一种模型构建方法及装置,该方法适用于机器学习,该方法包括:获取M个商户聚集区域中各个商户聚集区域在P个不同时间段内的P组原始数据,以得到M*P组原始数据(S101),再从各个商户聚集区域对应的各组原始数据中筛选出K种目标参数对应的目标数据,以得到M*P组目标数据(S102),将M*P组目标数据包括的每种目标参数对应的M*P个数据进行离散化处理后得到训练样本集(S103),最后基于训练样本集中的M*P个训练样本以及M*P组原始数据中的M*P个交易成功数量构建交易预测模型(S104)。采用所述方法,可以在特定的场景下构建交易预测模型,从而基于该交易预测模型预测城市中不同区域未来的交易成功数量。

Description

一种模型构建方法及装置
本申请要求于2019年6月18日提交中国专利局、申请号为201910529288.4、申请名称为“一种交易预测模型构建方法及装置”的中国专利申请的优先权,其全部内容通过引用结合在本申请中。
技术领域
本申请涉及计算机技术领域,尤其涉及一种模型构建方法及装置。
背景技术
目前,现有的预测模型主要有线性回归模型、卡尔曼滤波预测模型、投入产出预测模型、人工神经网络预测模型等。但在交易预测场景下,由于交易所涉及的数据庞大、且各种数据之间的关系未知,故现有的预测模型不能应用在交易预测场景下预测交易数量。
发明内容
本申请实施例提供一种模型构建方法及装置,可以在特定的场景下构建交易预测模型,从而基于该交易预测模型预测城市中不同区域未来的交易成功数量。
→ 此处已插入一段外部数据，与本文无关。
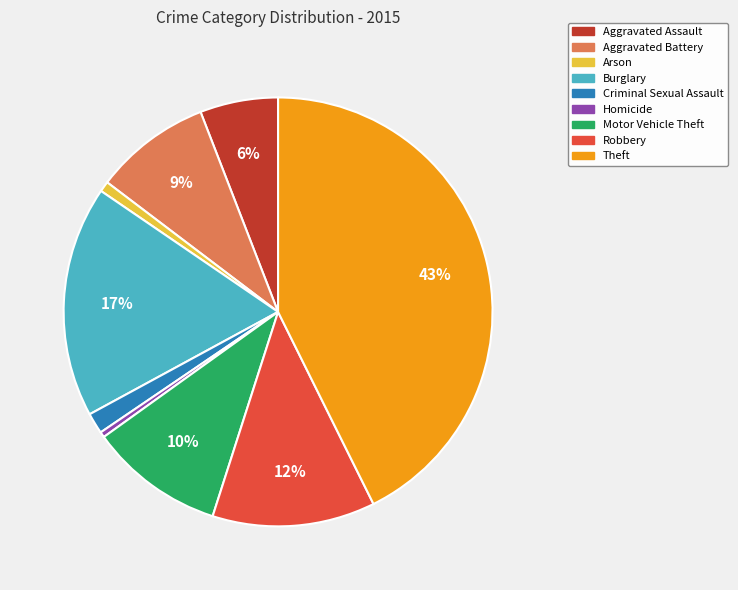

How many slices are in this pie chart?

9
第一方面,本申请实施例提供了一种模型构建方法,该方法包括:
获取M个商户聚集区域中各个商户聚集区域在P个不同时间段内的P组原始数据,以得到M*P组原始数据,其中,一个时间段对应一组原始数据,每个商户聚集区域对应P组原始数据,每组原始数据包括至少一种商户参数和至少一种交易参数,该交易参数中至少包括交易成功数量,每组原始数据中包括的商户参数和交易参数的数量之和为N;
从各个商户聚集区域对应的各组原始数据中筛选出K种目标参数对应的目标数据,以得到M*P组目标数据,各组目标数据包括的K种目标参数相同,K小于或等于N-1;
将该M*P组目标数据包括的每种目标参数对应的M*P个数据进行离散化处理后得到训练样本集,该训练样本集中包括M*P个训练样本,每个训练样本包括该K种目标参数对应的数据离散化后的特征,该K种目标参数中包括商户数量、商户比重、交易申请数量、交易取消数量以及交易趋势中的一种或者多种;
基于该训练样本集中的M*P个训练样本以及该M*P组原始数据中的M*P个交易成功数量构建交易预测模型,该交易预测模型用于基于目标商户聚集区域在第一时间段内的一组目标数据预测该目标商户聚集区域在该第一时间段之后的第二时间段内的交易成功数量。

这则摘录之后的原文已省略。